**PROVIDED DATA:**

—————

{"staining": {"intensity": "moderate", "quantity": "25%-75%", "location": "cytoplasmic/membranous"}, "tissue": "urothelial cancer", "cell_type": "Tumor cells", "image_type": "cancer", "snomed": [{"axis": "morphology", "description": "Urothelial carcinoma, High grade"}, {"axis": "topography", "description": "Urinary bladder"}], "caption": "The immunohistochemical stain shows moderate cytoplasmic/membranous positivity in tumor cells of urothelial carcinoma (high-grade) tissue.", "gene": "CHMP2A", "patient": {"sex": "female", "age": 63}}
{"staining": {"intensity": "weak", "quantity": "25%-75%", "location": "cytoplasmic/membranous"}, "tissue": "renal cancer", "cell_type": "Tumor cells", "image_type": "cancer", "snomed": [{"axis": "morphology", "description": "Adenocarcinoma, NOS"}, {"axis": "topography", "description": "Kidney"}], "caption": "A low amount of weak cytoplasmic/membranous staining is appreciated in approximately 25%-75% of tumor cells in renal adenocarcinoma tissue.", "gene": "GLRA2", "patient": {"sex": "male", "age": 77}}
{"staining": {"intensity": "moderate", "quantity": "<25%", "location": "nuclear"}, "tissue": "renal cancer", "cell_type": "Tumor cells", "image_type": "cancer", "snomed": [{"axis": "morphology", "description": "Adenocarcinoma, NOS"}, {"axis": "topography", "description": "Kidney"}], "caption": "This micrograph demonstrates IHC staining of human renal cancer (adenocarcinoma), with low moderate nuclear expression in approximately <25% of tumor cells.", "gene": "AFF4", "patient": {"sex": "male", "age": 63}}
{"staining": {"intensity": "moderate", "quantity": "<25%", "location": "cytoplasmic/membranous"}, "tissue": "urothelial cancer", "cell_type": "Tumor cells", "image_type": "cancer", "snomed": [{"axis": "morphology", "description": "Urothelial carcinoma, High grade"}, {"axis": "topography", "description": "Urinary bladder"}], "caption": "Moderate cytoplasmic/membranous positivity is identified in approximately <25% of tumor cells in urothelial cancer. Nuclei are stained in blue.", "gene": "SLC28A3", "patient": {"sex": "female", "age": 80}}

—————

**WHAT NEEDS TO BE DONE:**
Please output the listing in full, exactly as it was given above.

**ANSWER SPACE:**
{"staining": {"intensity": "moderate", "quantity": "25%-75%", "location": "cytoplasmic/membranous"}, "tissue": "urothelial cancer", "cell_type": "Tumor cells", "image_type": "cancer", "snomed": [{"axis": "morphology", "description": "Urothelial carcinoma, High grade"}, {"axis": "topography", "description": "Urinary bladder"}], "caption": "The immunohistochemical stain shows moderate cytoplasmic/membranous positivity in tumor cells of urothelial carcinoma (high-grade) tissue.", "gene": "CHMP2A", "patient": {"sex": "female", "age": 63}}
{"staining": {"intensity": "weak", "quantity": "25%-75%", "location": "cytoplasmic/membranous"}, "tissue": "renal cancer", "cell_type": "Tumor cells", "image_type": "cancer", "snomed": [{"axis": "morphology", "description": "Adenocarcinoma, NOS"}, {"axis": "topography", "description": "Kidney"}], "caption": "A low amount of weak cytoplasmic/membranous staining is appreciated in approximately 25%-75% of tumor cells in renal adenocarcinoma tissue.", "gene": "GLRA2", "patient": {"sex": "male", "age": 77}}
{"staining": {"intensity": "moderate", "quantity": "<25%", "location": "nuclear"}, "tissue": "renal cancer", "cell_type": "Tumor cells", "image_type": "cancer", "snomed": [{"axis": "morphology", "description": "Adenocarcinoma, NOS"}, {"axis": "topography", "description": "Kidney"}], "caption": "This micrograph demonstrates IHC staining of human renal cancer (adenocarcinoma), with low moderate nuclear expression in approximately <25% of tumor cells.", "gene": "AFF4", "patient": {"sex": "male", "age": 63}}
{"staining": {"intensity": "moderate", "quantity": "<25%", "location": "cytoplasmic/membranous"}, "tissue": "urothelial cancer", "cell_type": "Tumor cells", "image_type": "cancer", "snomed": [{"axis": "morphology", "description": "Urothelial carcinoma, High grade"}, {"axis": "topography", "description": "Urinary bladder"}], "caption": "Moderate cytoplasmic/membranous positivity is identified in approximately <25% of tumor cells in urothelial cancer. Nuclei are stained in blue.", "gene": "SLC28A3", "patient": {"sex": "female", "age": 80}}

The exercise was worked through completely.